Dataset entries:
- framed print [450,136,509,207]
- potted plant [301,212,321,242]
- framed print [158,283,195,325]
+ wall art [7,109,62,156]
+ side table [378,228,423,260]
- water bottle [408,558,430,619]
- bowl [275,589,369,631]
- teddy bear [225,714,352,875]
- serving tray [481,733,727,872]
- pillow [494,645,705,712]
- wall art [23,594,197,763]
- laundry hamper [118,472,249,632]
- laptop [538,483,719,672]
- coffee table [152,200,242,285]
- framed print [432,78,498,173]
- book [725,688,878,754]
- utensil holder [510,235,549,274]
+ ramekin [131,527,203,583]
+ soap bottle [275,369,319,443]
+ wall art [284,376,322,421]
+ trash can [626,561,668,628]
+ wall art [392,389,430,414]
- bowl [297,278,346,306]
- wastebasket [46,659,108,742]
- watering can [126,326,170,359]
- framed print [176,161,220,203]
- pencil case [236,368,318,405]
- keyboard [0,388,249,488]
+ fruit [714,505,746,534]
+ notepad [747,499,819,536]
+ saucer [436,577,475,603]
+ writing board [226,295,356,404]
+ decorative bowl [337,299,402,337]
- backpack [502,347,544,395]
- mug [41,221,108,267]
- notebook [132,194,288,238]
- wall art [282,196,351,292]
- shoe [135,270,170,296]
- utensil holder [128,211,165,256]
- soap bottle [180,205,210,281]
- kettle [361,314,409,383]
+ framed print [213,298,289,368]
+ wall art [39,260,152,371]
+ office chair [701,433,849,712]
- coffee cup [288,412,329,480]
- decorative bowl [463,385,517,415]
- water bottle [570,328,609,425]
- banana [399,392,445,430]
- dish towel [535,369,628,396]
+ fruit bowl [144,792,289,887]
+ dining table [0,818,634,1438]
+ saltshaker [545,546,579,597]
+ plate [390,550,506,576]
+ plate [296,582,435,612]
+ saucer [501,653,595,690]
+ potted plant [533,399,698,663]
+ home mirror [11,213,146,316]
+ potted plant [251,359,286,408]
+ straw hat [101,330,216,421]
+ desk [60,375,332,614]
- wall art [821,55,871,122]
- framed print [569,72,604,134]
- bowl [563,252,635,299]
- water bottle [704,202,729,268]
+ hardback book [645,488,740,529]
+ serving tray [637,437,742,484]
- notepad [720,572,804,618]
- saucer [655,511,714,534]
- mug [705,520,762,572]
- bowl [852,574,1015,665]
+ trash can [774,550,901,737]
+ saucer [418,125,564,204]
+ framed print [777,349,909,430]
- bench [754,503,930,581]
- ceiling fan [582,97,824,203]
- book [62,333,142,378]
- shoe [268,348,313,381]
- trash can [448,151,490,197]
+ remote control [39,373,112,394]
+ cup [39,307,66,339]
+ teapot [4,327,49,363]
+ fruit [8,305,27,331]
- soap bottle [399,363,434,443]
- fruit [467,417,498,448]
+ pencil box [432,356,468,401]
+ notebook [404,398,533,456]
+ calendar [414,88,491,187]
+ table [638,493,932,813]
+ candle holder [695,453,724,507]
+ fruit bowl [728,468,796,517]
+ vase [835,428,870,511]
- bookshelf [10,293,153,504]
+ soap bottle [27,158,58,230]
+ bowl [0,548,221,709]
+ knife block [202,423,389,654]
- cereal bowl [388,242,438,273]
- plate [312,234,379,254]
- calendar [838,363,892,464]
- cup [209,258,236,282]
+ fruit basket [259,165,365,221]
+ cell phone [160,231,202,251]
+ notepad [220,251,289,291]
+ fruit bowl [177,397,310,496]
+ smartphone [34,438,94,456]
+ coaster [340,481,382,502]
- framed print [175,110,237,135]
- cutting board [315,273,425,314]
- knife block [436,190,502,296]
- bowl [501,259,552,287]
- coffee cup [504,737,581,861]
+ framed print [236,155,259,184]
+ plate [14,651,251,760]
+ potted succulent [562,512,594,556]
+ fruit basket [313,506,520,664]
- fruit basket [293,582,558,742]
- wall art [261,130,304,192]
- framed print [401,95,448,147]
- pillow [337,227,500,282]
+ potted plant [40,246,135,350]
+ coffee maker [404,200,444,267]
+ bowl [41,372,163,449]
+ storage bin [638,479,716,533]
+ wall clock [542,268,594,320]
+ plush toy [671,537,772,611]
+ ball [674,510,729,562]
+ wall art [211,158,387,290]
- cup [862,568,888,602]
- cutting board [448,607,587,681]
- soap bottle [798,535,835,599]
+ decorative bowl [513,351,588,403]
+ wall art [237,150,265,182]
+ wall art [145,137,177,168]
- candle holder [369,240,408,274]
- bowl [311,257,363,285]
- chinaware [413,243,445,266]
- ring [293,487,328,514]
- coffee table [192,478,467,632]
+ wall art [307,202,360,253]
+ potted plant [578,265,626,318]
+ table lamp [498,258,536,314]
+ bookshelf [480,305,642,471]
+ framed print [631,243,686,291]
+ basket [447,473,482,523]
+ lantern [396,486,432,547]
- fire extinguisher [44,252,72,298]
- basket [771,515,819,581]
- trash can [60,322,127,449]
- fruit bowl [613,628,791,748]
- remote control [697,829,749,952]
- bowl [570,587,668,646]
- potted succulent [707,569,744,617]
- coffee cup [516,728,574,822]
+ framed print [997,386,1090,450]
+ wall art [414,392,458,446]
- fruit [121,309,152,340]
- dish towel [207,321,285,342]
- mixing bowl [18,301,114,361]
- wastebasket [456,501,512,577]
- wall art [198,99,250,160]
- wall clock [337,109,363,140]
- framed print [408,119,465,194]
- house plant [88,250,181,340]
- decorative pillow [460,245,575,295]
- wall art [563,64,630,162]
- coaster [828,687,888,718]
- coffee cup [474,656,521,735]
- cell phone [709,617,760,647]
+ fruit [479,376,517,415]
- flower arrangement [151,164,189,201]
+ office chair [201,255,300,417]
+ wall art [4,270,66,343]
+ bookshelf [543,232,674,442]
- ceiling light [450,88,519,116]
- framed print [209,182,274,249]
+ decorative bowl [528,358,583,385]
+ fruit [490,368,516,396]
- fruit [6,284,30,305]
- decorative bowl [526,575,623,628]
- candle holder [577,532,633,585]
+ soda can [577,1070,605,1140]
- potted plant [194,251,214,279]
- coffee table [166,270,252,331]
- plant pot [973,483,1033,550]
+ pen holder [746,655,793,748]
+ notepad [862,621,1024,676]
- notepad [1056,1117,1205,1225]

### Problem to solve
Repeat all entries. Match them exactly.

### Solution to the problem
- framed print [450,136,509,207]
- potted plant [301,212,321,242]
- framed print [158,283,195,325]
+ wall art [7,109,62,156]
+ side table [378,228,423,260]
- water bottle [408,558,430,619]
- bowl [275,589,369,631]
- teddy bear [225,714,352,875]
- serving tray [481,733,727,872]
- pillow [494,645,705,712]
- wall art [23,594,197,763]
- laundry hamper [118,472,249,632]
- laptop [538,483,719,672]
- coffee table [152,200,242,285]
- framed print [432,78,498,173]
- book [725,688,878,754]
- utensil holder [510,235,549,274]
+ ramekin [131,527,203,583]
+ soap bottle [275,369,319,443]
+ wall art [284,376,322,421]
+ trash can [626,561,668,628]
+ wall art [392,389,430,414]
- bowl [297,278,346,306]
- wastebasket [46,659,108,742]
- watering can [126,326,170,359]
- framed print [176,161,220,203]
- pencil case [236,368,318,405]
- keyboard [0,388,249,488]
+ fruit [714,505,746,534]
+ notepad [747,499,819,536]
+ saucer [436,577,475,603]
+ writing board [226,295,356,404]
+ decorative bowl [337,299,402,337]
- backpack [502,347,544,395]
- mug [41,221,108,267]
- notebook [132,194,288,238]
- wall art [282,196,351,292]
- shoe [135,270,170,296]
- utensil holder [128,211,165,256]
- soap bottle [180,205,210,281]
- kettle [361,314,409,383]
+ framed print [213,298,289,368]
+ wall art [39,260,152,371]
+ office chair [701,433,849,712]
- coffee cup [288,412,329,480]
- decorative bowl [463,385,517,415]
- water bottle [570,328,609,425]
- banana [399,392,445,430]
- dish towel [535,369,628,396]
+ fruit bowl [144,792,289,887]
+ dining table [0,818,634,1438]
+ saltshaker [545,546,579,597]
+ plate [390,550,506,576]
+ plate [296,582,435,612]
+ saucer [501,653,595,690]
+ potted plant [533,399,698,663]
+ home mirror [11,213,146,316]
+ potted plant [251,359,286,408]
+ straw hat [101,330,216,421]
+ desk [60,375,332,614]
- wall art [821,55,871,122]
- framed print [569,72,604,134]
- bowl [563,252,635,299]
- water bottle [704,202,729,268]
+ hardback book [645,488,740,529]
+ serving tray [637,437,742,484]
- notepad [720,572,804,618]
- saucer [655,511,714,534]
- mug [705,520,762,572]
- bowl [852,574,1015,665]
+ trash can [774,550,901,737]
+ saucer [418,125,564,204]
+ framed print [777,349,909,430]
- bench [754,503,930,581]
- ceiling fan [582,97,824,203]
- book [62,333,142,378]
- shoe [268,348,313,381]
- trash can [448,151,490,197]
+ remote control [39,373,112,394]
+ cup [39,307,66,339]
+ teapot [4,327,49,363]
+ fruit [8,305,27,331]
- soap bottle [399,363,434,443]
- fruit [467,417,498,448]
+ pencil box [432,356,468,401]
+ notebook [404,398,533,456]
+ calendar [414,88,491,187]
+ table [638,493,932,813]
+ candle holder [695,453,724,507]
+ fruit bowl [728,468,796,517]
+ vase [835,428,870,511]
- bookshelf [10,293,153,504]
+ soap bottle [27,158,58,230]
+ bowl [0,548,221,709]
+ knife block [202,423,389,654]
- cereal bowl [388,242,438,273]
- plate [312,234,379,254]
- calendar [838,363,892,464]
- cup [209,258,236,282]
+ fruit basket [259,165,365,221]
+ cell phone [160,231,202,251]
+ notepad [220,251,289,291]
+ fruit bowl [177,397,310,496]
+ smartphone [34,438,94,456]
+ coaster [340,481,382,502]
- framed print [175,110,237,135]
- cutting board [315,273,425,314]
- knife block [436,190,502,296]
- bowl [501,259,552,287]
- coffee cup [504,737,581,861]
+ framed print [236,155,259,184]
+ plate [14,651,251,760]
+ potted succulent [562,512,594,556]
+ fruit basket [313,506,520,664]
- fruit basket [293,582,558,742]
- wall art [261,130,304,192]
- framed print [401,95,448,147]
- pillow [337,227,500,282]
+ potted plant [40,246,135,350]
+ coffee maker [404,200,444,267]
+ bowl [41,372,163,449]
+ storage bin [638,479,716,533]
+ wall clock [542,268,594,320]
+ plush toy [671,537,772,611]
+ ball [674,510,729,562]
+ wall art [211,158,387,290]
- cup [862,568,888,602]
- cutting board [448,607,587,681]
- soap bottle [798,535,835,599]
+ decorative bowl [513,351,588,403]
+ wall art [237,150,265,182]
+ wall art [145,137,177,168]
- candle holder [369,240,408,274]
- bowl [311,257,363,285]
- chinaware [413,243,445,266]
- ring [293,487,328,514]
- coffee table [192,478,467,632]
+ wall art [307,202,360,253]
+ potted plant [578,265,626,318]
+ table lamp [498,258,536,314]
+ bookshelf [480,305,642,471]
+ framed print [631,243,686,291]
+ basket [447,473,482,523]
+ lantern [396,486,432,547]
- fire extinguisher [44,252,72,298]
- basket [771,515,819,581]
- trash can [60,322,127,449]
- fruit bowl [613,628,791,748]
- remote control [697,829,749,952]
- bowl [570,587,668,646]
- potted succulent [707,569,744,617]
- coffee cup [516,728,574,822]
+ framed print [997,386,1090,450]
+ wall art [414,392,458,446]
- fruit [121,309,152,340]
- dish towel [207,321,285,342]
- mixing bowl [18,301,114,361]
- wastebasket [456,501,512,577]
- wall art [198,99,250,160]
- wall clock [337,109,363,140]
- framed print [408,119,465,194]
- house plant [88,250,181,340]
- decorative pillow [460,245,575,295]
- wall art [563,64,630,162]
- coaster [828,687,888,718]
- coffee cup [474,656,521,735]
- cell phone [709,617,760,647]
+ fruit [479,376,517,415]
- flower arrangement [151,164,189,201]
+ office chair [201,255,300,417]
+ wall art [4,270,66,343]
+ bookshelf [543,232,674,442]
- ceiling light [450,88,519,116]
- framed print [209,182,274,249]
+ decorative bowl [528,358,583,385]
+ fruit [490,368,516,396]
- fruit [6,284,30,305]
- decorative bowl [526,575,623,628]
- candle holder [577,532,633,585]
+ soda can [577,1070,605,1140]
- potted plant [194,251,214,279]
- coffee table [166,270,252,331]
- plant pot [973,483,1033,550]
+ pen holder [746,655,793,748]
+ notepad [862,621,1024,676]
- notepad [1056,1117,1205,1225]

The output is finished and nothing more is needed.